Morgan Stanley to Launch Small Retirement Plan Platform

The wirehouse says its advisors can use the technology to offer small-business clients the ability to handle 401(k) plans with under $10 million in assets

Morgan Stanley building in New York (Photo:AP) Morgan Stanley building in New York (Photo:AP)

Morgan Stanley says it is developing a retirement program for small 401(k) plans, called ClearFit, in cooperation with recordkeeper Ascensus, so that its advisors can offer the “turnkey” service to clients in need of plans with less than $10 million in assets.

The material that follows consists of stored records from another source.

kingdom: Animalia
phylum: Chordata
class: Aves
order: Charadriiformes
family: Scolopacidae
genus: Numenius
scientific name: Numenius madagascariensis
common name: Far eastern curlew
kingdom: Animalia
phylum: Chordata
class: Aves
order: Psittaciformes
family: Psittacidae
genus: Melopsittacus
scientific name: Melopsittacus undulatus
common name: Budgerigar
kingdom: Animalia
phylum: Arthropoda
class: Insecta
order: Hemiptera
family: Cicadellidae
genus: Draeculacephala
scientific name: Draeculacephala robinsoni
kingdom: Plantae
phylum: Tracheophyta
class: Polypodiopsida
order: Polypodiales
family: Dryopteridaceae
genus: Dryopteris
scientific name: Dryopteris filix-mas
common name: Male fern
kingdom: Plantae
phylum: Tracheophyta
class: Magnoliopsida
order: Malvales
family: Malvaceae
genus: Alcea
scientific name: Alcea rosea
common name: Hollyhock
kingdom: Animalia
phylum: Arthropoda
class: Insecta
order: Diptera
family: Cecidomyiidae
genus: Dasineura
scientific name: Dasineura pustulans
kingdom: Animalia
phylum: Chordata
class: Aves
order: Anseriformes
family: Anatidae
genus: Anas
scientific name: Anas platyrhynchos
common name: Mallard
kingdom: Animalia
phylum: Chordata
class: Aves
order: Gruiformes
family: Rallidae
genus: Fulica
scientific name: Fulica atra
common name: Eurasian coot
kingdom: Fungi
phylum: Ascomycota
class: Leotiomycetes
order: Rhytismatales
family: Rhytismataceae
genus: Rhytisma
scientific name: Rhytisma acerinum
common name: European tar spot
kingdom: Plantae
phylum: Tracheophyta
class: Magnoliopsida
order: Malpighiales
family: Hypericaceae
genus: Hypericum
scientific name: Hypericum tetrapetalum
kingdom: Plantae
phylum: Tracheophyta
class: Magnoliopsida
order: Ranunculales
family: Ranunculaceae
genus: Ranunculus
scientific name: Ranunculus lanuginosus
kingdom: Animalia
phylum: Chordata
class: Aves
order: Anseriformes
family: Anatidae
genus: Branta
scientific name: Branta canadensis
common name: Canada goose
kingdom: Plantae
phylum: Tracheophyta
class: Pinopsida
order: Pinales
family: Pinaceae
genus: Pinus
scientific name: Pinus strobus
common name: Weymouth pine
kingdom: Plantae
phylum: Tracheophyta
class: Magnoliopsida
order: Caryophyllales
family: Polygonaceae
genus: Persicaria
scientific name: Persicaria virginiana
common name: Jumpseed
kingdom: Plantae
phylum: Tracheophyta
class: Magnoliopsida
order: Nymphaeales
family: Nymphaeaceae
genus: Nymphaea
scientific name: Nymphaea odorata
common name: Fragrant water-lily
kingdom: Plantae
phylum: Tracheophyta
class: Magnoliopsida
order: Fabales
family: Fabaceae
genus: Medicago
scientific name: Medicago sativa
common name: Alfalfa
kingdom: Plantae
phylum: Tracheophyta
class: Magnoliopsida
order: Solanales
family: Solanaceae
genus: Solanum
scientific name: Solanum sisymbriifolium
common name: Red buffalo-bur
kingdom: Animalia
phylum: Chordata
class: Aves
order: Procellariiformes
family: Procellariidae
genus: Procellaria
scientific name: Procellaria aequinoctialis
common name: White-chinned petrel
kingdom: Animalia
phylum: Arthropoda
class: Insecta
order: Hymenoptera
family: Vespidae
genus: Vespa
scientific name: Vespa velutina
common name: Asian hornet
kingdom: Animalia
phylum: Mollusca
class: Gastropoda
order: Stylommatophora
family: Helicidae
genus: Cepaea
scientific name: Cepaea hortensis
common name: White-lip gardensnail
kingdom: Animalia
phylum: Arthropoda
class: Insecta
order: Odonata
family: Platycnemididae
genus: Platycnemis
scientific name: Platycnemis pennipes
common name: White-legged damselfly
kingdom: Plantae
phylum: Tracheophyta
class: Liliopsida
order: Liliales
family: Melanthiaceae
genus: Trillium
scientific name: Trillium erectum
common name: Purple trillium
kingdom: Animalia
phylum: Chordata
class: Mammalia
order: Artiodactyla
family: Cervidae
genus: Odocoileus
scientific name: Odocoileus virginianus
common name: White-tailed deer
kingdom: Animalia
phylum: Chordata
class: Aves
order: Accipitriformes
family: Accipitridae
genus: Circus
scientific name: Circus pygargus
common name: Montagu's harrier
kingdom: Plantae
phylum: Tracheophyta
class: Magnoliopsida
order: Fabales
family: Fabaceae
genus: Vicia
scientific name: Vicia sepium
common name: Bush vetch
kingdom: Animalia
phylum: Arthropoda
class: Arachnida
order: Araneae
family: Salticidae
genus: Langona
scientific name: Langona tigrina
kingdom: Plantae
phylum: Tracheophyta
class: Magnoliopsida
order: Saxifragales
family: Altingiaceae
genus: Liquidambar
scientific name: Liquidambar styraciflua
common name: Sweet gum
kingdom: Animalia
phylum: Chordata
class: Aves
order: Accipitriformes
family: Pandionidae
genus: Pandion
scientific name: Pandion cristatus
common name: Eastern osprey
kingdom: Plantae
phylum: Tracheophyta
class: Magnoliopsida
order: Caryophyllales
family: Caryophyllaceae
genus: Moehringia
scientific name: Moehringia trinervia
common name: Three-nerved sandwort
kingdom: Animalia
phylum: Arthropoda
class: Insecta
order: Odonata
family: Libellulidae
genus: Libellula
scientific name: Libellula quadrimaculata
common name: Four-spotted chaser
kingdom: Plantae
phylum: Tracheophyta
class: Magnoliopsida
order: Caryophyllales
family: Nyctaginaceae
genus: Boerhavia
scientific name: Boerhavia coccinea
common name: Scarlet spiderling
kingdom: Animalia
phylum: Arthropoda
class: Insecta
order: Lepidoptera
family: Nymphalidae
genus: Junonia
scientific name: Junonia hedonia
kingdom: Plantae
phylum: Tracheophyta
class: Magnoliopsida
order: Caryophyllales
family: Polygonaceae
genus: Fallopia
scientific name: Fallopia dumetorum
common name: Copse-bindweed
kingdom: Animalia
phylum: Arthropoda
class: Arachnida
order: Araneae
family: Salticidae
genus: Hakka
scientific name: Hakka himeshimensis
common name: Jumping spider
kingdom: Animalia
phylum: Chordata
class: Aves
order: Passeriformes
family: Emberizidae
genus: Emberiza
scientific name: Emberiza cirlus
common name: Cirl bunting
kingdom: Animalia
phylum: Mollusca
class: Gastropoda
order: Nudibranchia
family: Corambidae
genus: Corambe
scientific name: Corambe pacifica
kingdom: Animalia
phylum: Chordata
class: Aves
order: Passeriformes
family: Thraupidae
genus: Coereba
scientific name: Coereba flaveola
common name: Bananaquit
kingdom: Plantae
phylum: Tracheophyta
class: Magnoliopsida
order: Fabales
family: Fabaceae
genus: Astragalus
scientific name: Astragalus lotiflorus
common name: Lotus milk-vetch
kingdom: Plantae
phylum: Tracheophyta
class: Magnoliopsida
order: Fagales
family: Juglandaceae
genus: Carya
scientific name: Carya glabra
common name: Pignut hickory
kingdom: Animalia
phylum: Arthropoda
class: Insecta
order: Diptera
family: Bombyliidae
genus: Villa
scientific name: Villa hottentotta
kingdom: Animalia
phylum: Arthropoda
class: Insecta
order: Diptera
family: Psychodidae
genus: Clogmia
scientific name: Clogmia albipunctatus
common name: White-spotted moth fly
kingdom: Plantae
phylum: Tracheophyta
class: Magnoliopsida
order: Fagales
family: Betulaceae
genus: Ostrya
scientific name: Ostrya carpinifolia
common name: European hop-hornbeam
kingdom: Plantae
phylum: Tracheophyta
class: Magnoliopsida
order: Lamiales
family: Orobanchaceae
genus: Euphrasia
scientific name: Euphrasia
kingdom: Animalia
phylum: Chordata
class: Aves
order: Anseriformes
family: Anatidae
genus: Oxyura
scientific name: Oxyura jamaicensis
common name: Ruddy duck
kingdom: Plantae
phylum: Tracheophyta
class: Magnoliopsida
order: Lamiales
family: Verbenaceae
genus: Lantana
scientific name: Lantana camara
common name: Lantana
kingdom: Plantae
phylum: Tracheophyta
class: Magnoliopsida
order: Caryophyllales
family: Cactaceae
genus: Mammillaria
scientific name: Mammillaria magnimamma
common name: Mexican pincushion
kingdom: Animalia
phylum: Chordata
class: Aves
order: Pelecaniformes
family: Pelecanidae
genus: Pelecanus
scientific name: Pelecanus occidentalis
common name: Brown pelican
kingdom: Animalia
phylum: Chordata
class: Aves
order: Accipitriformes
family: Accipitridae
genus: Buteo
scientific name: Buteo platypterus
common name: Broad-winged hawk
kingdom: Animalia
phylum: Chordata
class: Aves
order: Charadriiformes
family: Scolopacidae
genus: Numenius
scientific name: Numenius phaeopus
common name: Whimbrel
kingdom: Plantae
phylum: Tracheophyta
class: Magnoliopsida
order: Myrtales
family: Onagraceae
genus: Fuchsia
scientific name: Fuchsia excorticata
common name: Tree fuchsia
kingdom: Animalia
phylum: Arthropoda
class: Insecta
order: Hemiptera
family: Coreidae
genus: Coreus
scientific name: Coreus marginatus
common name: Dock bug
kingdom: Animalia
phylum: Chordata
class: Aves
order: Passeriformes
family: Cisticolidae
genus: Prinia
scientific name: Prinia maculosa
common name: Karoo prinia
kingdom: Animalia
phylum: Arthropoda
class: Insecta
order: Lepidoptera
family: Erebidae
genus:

Morgan Stanley has been telling its 15,700-plus advisors that many of its planned changes will happen regardless of what happens to the Labor Department's new fiduciary rule under a Trump presidency. The wirehouse has said its retirement account clients can work with commissions or fees in the future and that it will be lowering some charges for trades.

“Partnering with Morgan Stanley, we have developed a simple approach for employers to meet their fiduciary responsibilities, while contributing towards the financial well-being of their employees,” said Kathleen Connelly, head of client experience and relationship management at Ascensus, in a statement.

For the program, Morgan Stanley will serve as the ERISA investment manager and select plan investments, which will entail a multi-manager approach and nonproprietary funds. Target-date models passed on Morgan Stanley’s proprietary retirement glidepaths also will be used. 

The news of Morgan Stanley's expansion into the retirement plan marketplace comes within hours of news that robo-advisor Betterment is working with ADP, the business outsourcing firm for payrolls and employment benefits.

The partnership aims to let employees of companies that use ADP’s payroll system to direct their 401(k) contributions to Betterment for Business through the ADP Marketplace, a cloud-based app for human capital management, beginning in the second half of the year. It’s designed for firms that already have 401(k) plans in place who could choose to convert to one managed by Betterment for Business.

As for the wirehouse's approach to the now-delayed Department of Labor fiduciary rule, the firm appears to be keeping its flexible approach.

"With or without the rule, we fundamentally believe that serving our clients well and continuing to lead the industry forward require that we provide an increasingly higher standard of care for our clients across both retirement and non-retirement assets,” explained Shelley O’Connor and Andy Saperstein, co-heads of the wealth management unit in a memo shared with advisors on Jan. 26.